Deep Dive: Photography TipsOctober 18, 2021
Hi CIC Community,
My name is Alyce Johnson and I’m a local portrait and branding photographer. I work with creative entrepreneurs to tell their story through photography in a genuine and visually compelling way. I first connected with CIC in 2020 (before the world shut down) when my husband and I joined the Entrepreneur Workshop.
In this blog post I’m going to share with you 10 simple photography tips that will help even the worst picture takers improve their photography skills. These suggestions are perfect for you if you aren’t ready to hire a professional photographer, but you still want to have nice photos to represent your business. Whether you use a phone camera or a professional camera, these simple photography principles will improve the quality of the photos you take.
1. Pay attention to the light This may seem obvious, but the most important element in photography is LIGHT. The word photography literally means drawing with light, so I spend a lot of time looking for the best light for a given situation. It doesn’t matter if you have the most beautiful subject, the quality of light will make or break a photograph. Start to pay attention to the light around you. Is it harsh and direct? Is it indirect and soft? What direction is it coming from? Is it casting odd shadows on my subject? These are questions I’m constantly asking myself.
2. Hold the camera steady for sharper images. Shaky hands mean blurry photos. This is especially true when taking photos indoors when there isn’t as much light available. Sometimes to help me hold my camera steady I’ll use something like a doorframe or a wall to anchor my hands and avoid camera shake. You can also use a tripod (they make them for phones too!), which will hold the camera steady for you. The following photos were taken seconds apart, in the first my hands were shaky, in the second I was holding the camera steady.
3. In general, don’t use a flash. An on-camera (or phone) flash flattens the subject and usually is not flattering. It is almost always best to avoid using the flash. (In college I had a photography professor who called the on-camera flash the devil’s light.)
4. When indoors, turn off indoor lights and move towards a window. Indoor lights cast different color temperatures on your subject, this is why when I take photos indoors I turn off all the interior lights and use the natural light coming from a window. Start to pay attention to how light comes through your windows at different times of day; depending on the time of day the light from the window will be softer and less direct, or more direct and dramatic. Photo examples: indoor light versus window light.
5. Use white foam board to bounce light onto your subject. Sometimes the light coming through a window casts shadows on your subject in a way that you don’t like. Photographers will use reflectors to reflect light back on the subject to brighten it up. You can easily do this with a piece of white foam board. Look at your subject and bring the foam board closer to and farther from your subject and notice how the shadows brighten and darken.

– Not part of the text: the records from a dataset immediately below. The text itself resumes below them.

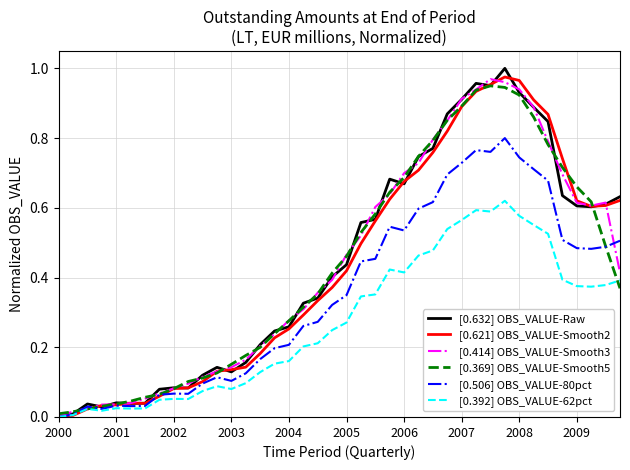

How many lines are shown in the chart?

6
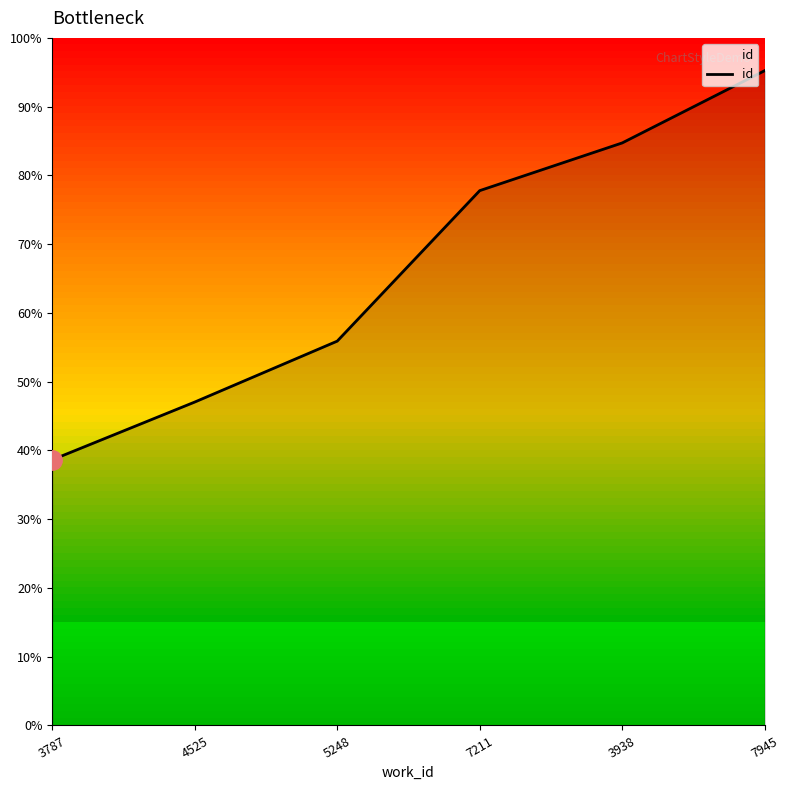

Is this an area chart (filled region under the line)?

Yes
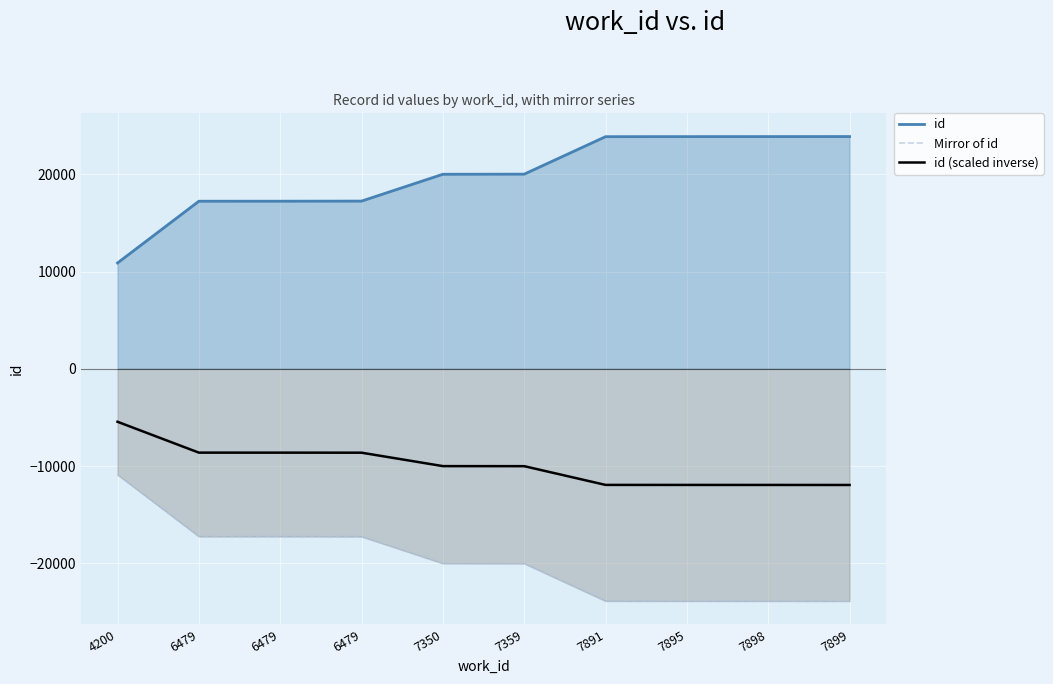

What is the sum of all Mirror of id values?

-198108.0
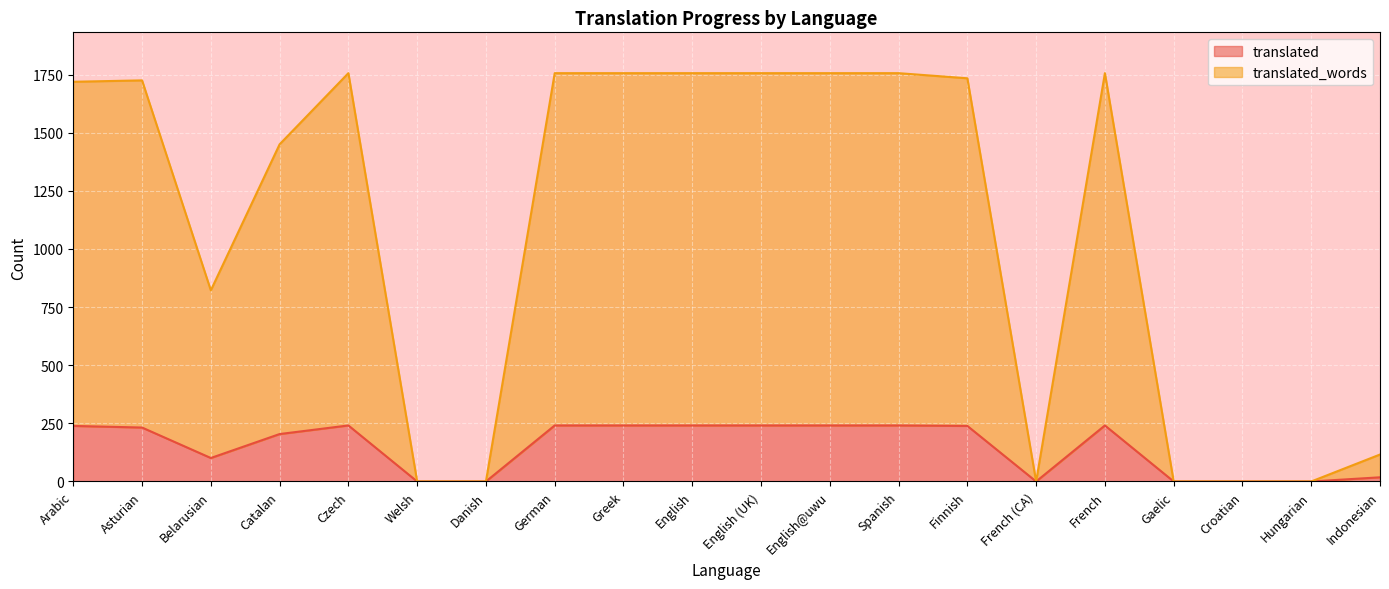

Reading left to right, what are all the values shown in this chart?

translated: Arabic=239	Asturian=232	Belarusian=101	Catalan=204	Czech=241	Welsh=0	Danish=0	German=241	Greek=241	English=241	English (UK)=241	English@uwu=241	Spanish=241	Finnish=239	French (CA)=0	French=241	Gaelic=0	Croatian=0	Hungarian=0	Indonesian=18
translated_words: Arabic=1719	Asturian=1725	Belarusian=822	Catalan=1450	Czech=1756	Welsh=0	Danish=0	German=1756	Greek=1756	English=1756	English (UK)=1756	English@uwu=1756	Spanish=1756	Finnish=1734	French (CA)=0	French=1756	Gaelic=0	Croatian=0	Hungarian=0	Indonesian=116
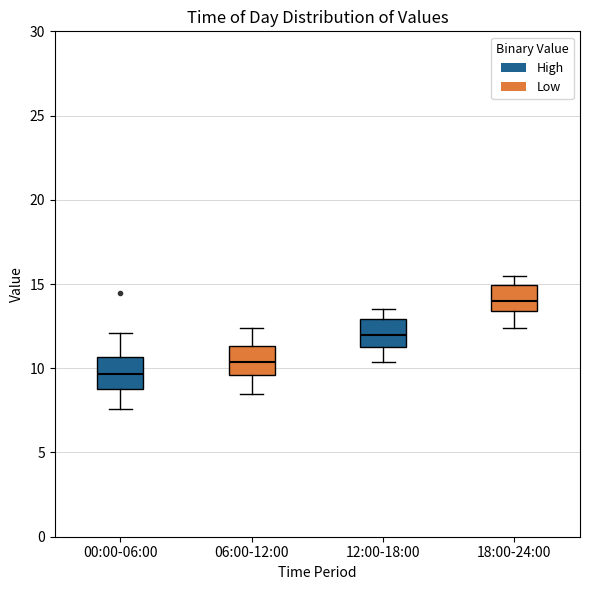

Reading left to right, read every box against the y-axis: the position of its median line, the range the box covers, and the ends of its whiskers. The values are not printed on the chart, so give them approximately, as read against the axis.

00:00-06:00: median 9.5, box 9.0 to 10.5, whiskers 7.5 to 12.0
06:00-12:00: median 10.5, box 9.5 to 11.5, whiskers 8.5 to 12.5
12:00-18:00: median 12.0, box 11.5 to 13.0, whiskers 10.5 to 13.5
18:00-24:00: median 14.0, box 13.5 to 15.0, whiskers 12.5 to 15.5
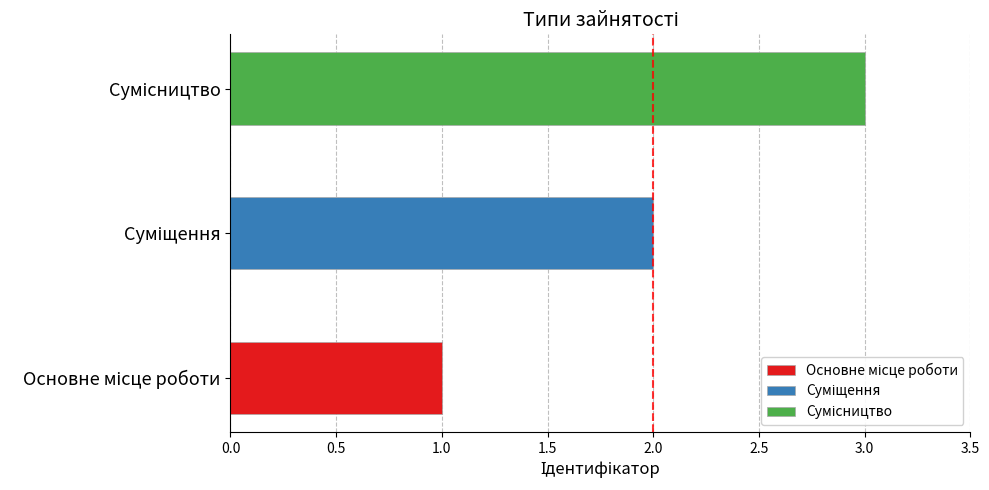

What is the smallest value displayed?

1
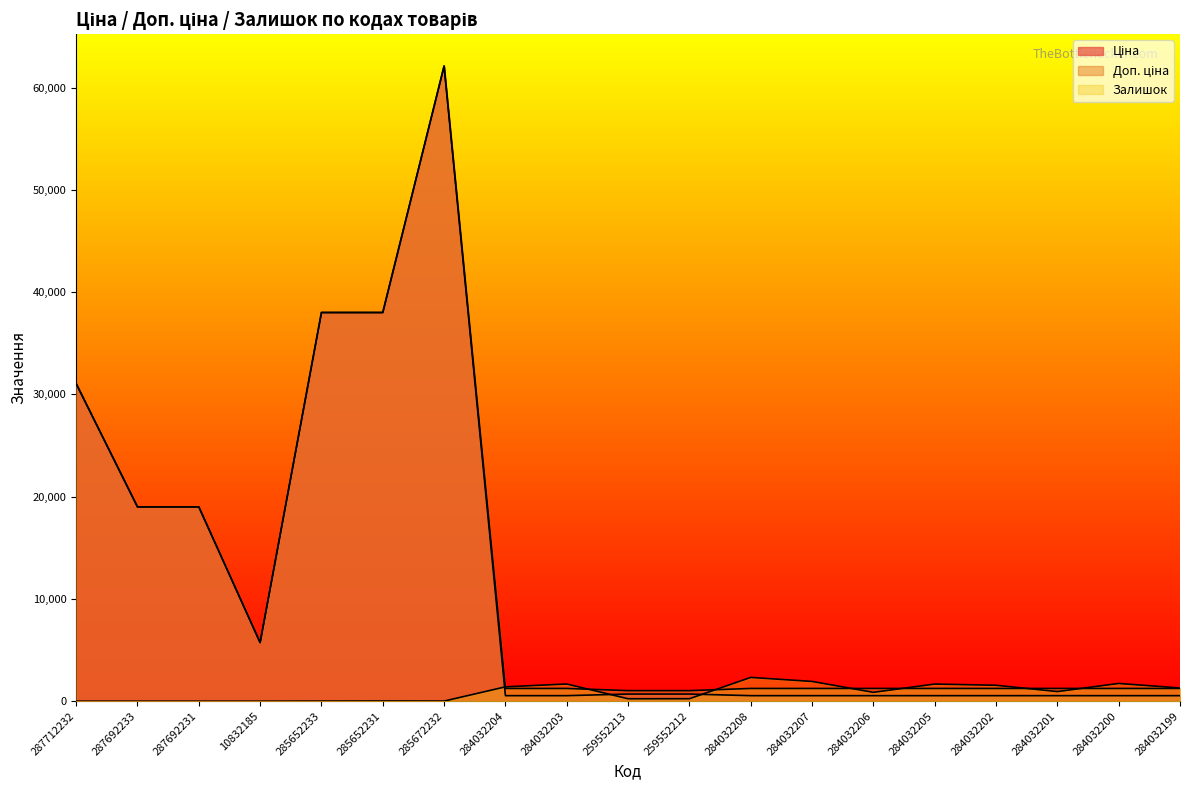

What is the approximate value of Залишок at 284032207?

1936.0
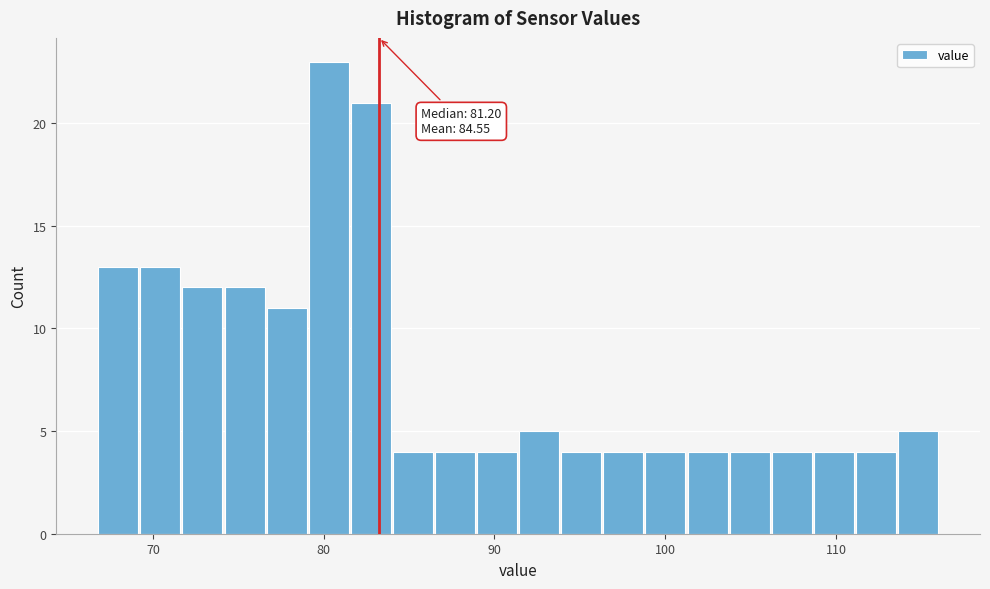

Around what value on the x-axis is the tallest bar? Give the approximate position of its centre, as read against the axis.

80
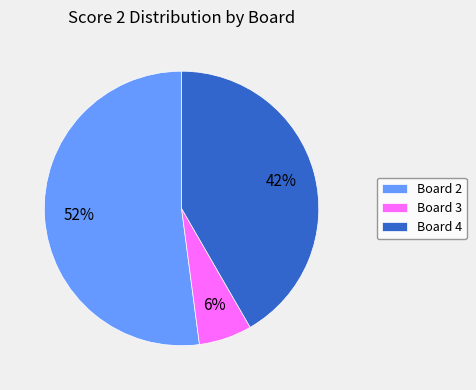

Which category has the smallest portion of the pie?

Board 3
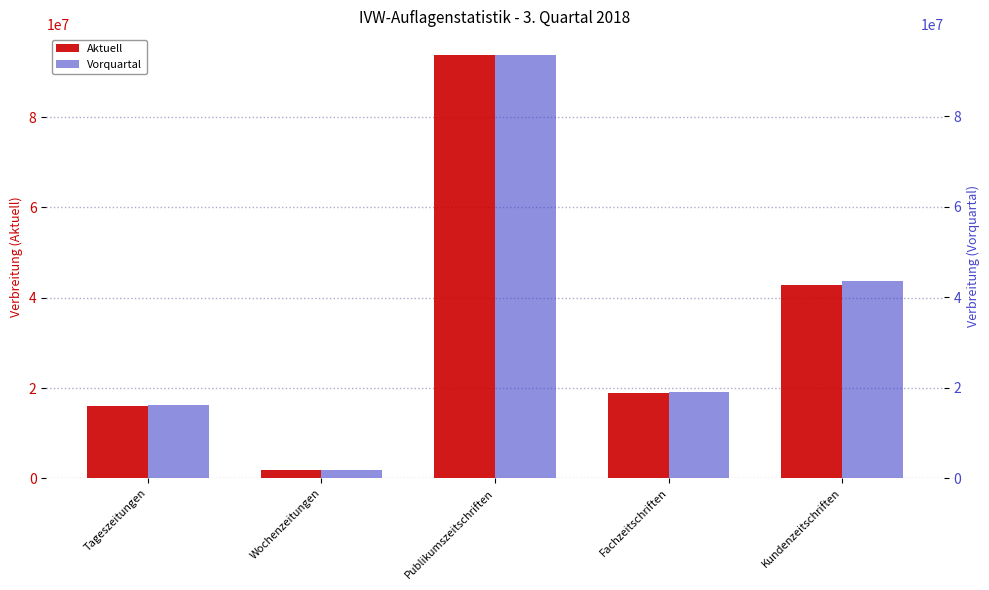

Are the bars grouped side by side (vs. stacked)?

Yes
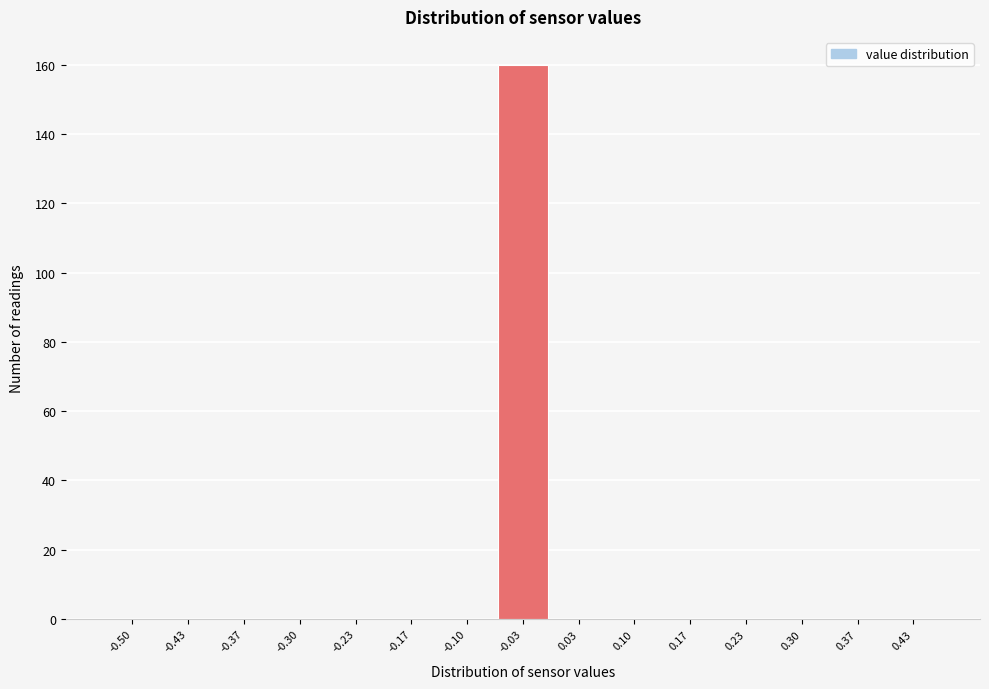

Reading left to right, extract all data points from this chart.

-0.50=0	-0.43=0	-0.37=0	-0.30=0	-0.23=0	-0.17=0	-0.10=0	-0.03=160	0.03=0	0.10=0	0.17=0	0.23=0	0.30=0	0.37=0	0.43=0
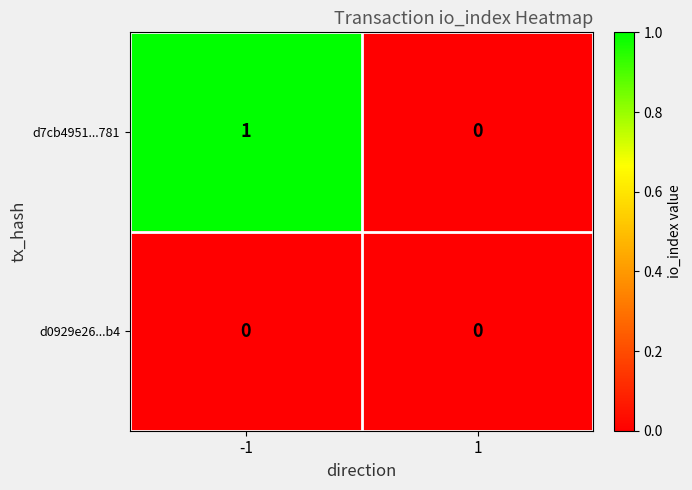

The d7cb4951...781 series shows 1 at -1. True or false?

True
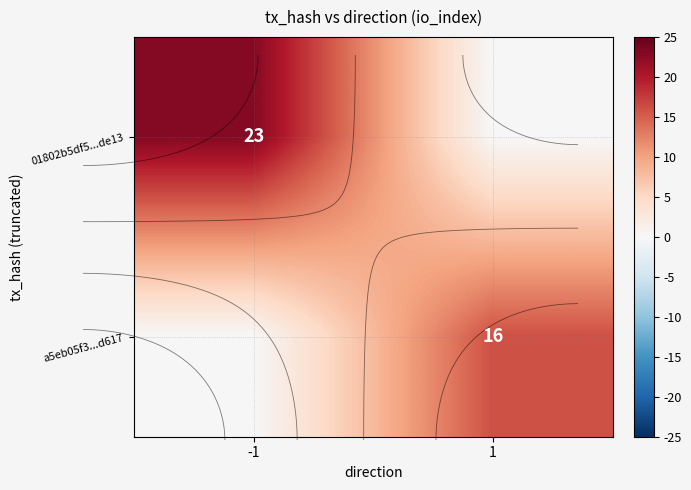

Count the number of data series in this chart.

2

Photo examples: Window light without foam board reflector versus window light with foam board reflecting light
with reflector with reflector Indoor light only
6. When photographing outdoors, avoid the midday sun. This is especially true when photographing people. When the sun is high in the sky it casts unflattering shadows on faces. Instead of taking pictures in the direct sunlight, move to a shady spot. The light will be more even on your subject. Another way to avoid harsh shadows is to photograph people in the morning or in the evening when the sun is lower in the sky (I always schedule outdoor photoshoots for morning or evening for this reason). The following photos were both taken with an iphone in my backyard at noon. In the first my husband was standing in the direct sunlight, in the second he moved into the shade.
Mid day harsh light Softer afternoon light
7. When using a phone, move your body, don’t zoom. When you zoom in on a phone camera before taking a photo, the phone is digitally zooming in ( as opposed to on a dSLR, when there is an optical zoom, like a telescope). This lowers the quality of the photos and adds digital noise, which looks like lots of little specks. Instead, move your camera closer to your subject. Examples: Zooming in on an iphone versus moving phone closer to subject
Body moved isntead of zoom Zoomed in
8. Pay attention to what is in the frame. I once heard someone say to eliminate anything that is unnecessary from the frame of the photo. I like that advice. When framing a photo ask yourself: Is there something distracting in the background of the photo? Can it be removed, or can the subject be moved?
9. When photographing people, encourage your subjects to move. Everyone says that they are not photogenic. I don’t think that’s true. A lot of people just get really stiff in front of a camera. And when you say cheeeeeeese and hold a smile for fifteen seconds, you don’t usually look too natural. When I photograph people I’ll ask them to move as I take their picture. This can be looking away then looking back, or shifting their weight back and forth between their feet. I’ll also have my subjects take deep breaths or shake out any energy they have before posing. Getting people to move around is an easy way to take more natural and relaxed looking portraits.